If you are tempted to get drunk, drink underage, act sexually provocative, dance inappropriately, etc, don't go.

If you won't be tempted, just use your judgment, but don't be afraid to go have a good time without the opportunity to talk about the gospel. You may be witnessing to them just by your appropriate behavior and abstinance from alcohol. Your friends will notice that you aren't drunk like they are and may ask you about it later, but even if they don't, you will have had a good time with friends, which is a good thing.

When I was in college, my group of friends (my track teammates), had a lot of house parties. Some of them were lots of fun, and I had a good time with my friends. Most were just not fun for me, as they seemed to be just an occasion to get drunk and be provocative. I got pretty sick of the party scene sometimes and had to balance going and being disgusted with parties against staying home and being the boring friend as all my housemates left for a party. There are different types of parties, and if it looks like alcohol is just one detail in an otherwise fun-filled night with friends, I think it is fine to go. If drunkenness is the focus of the night, you probably won't have any fun anyway and won't want to go.

----

Aim of the task
Answer these questions using the post about going to parties.
(a) Who made up the writer's group of friends in college?
(b) What might friends notice about you at a party and ask about later?
(c) What does the post say will likely happen if drunkenness is the focus of the night?
The listing is not needed for this work.

Information provided
----

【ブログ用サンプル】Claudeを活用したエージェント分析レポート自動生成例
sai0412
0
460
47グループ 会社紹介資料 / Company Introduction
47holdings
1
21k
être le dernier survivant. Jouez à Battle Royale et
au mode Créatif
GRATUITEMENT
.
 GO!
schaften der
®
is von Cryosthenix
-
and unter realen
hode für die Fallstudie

----

Written solution
(a) The writer's track teammates.
(b) That you aren't drunk like they are.
(c) You probably won't have any fun and won't want to go.